* **Instructions to follow**:
Go through the data below. Pull out every line that has the word "çıkarıyoruz".

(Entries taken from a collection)
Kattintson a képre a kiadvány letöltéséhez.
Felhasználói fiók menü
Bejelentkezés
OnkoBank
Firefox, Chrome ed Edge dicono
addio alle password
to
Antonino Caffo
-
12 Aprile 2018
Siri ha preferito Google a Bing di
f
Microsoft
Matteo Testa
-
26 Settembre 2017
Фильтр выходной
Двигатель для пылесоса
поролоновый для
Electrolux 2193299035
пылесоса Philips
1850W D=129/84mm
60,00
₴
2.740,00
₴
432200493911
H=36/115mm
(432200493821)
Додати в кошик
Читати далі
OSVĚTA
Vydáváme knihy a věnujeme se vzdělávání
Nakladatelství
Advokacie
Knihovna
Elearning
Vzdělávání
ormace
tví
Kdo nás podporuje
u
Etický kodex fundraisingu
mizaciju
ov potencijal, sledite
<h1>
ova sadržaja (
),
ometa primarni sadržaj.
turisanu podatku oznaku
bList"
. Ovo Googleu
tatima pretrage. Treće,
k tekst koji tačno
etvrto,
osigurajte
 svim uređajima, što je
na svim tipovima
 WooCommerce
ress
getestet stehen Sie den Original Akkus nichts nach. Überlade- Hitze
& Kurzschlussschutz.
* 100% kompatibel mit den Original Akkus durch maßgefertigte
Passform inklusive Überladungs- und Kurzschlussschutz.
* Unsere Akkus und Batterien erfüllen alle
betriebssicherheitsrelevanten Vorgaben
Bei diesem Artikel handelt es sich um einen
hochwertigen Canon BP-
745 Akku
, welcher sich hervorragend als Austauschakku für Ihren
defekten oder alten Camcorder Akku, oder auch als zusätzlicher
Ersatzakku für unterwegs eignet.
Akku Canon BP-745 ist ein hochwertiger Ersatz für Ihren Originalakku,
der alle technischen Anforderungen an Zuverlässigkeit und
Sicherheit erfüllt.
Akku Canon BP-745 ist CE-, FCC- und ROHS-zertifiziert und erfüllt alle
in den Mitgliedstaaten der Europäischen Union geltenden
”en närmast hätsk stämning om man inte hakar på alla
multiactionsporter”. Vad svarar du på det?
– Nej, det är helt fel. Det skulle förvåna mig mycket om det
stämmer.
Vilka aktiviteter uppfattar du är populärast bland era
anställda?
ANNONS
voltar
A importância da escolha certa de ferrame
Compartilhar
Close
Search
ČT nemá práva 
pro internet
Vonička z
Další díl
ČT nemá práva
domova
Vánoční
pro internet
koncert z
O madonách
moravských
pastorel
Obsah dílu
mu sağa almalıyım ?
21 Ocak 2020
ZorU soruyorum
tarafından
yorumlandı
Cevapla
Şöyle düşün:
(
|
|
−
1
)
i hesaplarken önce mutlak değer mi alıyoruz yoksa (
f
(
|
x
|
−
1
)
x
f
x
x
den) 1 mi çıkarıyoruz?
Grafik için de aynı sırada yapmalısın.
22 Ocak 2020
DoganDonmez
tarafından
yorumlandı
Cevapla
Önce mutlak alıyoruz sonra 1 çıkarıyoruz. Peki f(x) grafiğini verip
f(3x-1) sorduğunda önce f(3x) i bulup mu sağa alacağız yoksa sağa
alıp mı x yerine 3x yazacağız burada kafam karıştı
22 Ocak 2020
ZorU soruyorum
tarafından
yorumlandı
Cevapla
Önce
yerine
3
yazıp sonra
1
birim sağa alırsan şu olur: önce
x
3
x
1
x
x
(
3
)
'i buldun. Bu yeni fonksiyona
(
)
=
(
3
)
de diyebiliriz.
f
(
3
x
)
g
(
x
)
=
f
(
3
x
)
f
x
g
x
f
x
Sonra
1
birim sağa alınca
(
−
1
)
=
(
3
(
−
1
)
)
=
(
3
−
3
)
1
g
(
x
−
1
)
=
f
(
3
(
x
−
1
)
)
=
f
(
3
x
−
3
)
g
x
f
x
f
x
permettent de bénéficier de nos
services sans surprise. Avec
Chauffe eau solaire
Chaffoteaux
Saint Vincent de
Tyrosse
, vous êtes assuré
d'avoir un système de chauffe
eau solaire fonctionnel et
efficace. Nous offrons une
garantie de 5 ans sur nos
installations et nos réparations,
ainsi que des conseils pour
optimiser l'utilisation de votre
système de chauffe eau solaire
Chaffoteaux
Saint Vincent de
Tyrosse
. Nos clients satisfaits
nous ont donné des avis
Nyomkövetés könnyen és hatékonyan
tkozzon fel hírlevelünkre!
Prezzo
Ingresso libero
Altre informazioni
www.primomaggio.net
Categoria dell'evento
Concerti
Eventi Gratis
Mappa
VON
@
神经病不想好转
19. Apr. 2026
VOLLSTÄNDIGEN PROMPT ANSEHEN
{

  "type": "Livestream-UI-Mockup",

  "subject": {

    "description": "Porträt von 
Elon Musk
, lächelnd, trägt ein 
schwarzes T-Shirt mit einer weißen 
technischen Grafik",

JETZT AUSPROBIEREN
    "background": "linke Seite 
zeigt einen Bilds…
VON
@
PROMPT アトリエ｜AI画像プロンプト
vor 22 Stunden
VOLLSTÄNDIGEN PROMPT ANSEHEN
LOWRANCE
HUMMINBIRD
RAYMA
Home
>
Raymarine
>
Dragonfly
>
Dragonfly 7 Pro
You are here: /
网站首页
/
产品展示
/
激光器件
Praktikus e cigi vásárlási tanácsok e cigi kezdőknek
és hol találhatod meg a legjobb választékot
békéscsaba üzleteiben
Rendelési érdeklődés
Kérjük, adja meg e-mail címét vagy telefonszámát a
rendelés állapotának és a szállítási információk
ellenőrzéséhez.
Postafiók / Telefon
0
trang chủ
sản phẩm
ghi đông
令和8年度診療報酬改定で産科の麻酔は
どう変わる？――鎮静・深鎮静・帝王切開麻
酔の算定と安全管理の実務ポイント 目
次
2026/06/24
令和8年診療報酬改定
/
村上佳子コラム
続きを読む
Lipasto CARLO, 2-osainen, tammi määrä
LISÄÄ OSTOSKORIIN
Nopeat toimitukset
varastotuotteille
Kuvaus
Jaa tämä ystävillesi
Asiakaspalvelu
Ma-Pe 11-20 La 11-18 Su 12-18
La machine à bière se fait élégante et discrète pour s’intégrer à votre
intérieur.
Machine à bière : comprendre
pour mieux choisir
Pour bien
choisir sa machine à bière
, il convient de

* **Worked solution**:
den) 1 mi çıkarıyoruz?
Önce mutlak alıyoruz sonra 1 çıkarıyoruz. Peki f(x) grafiğini verip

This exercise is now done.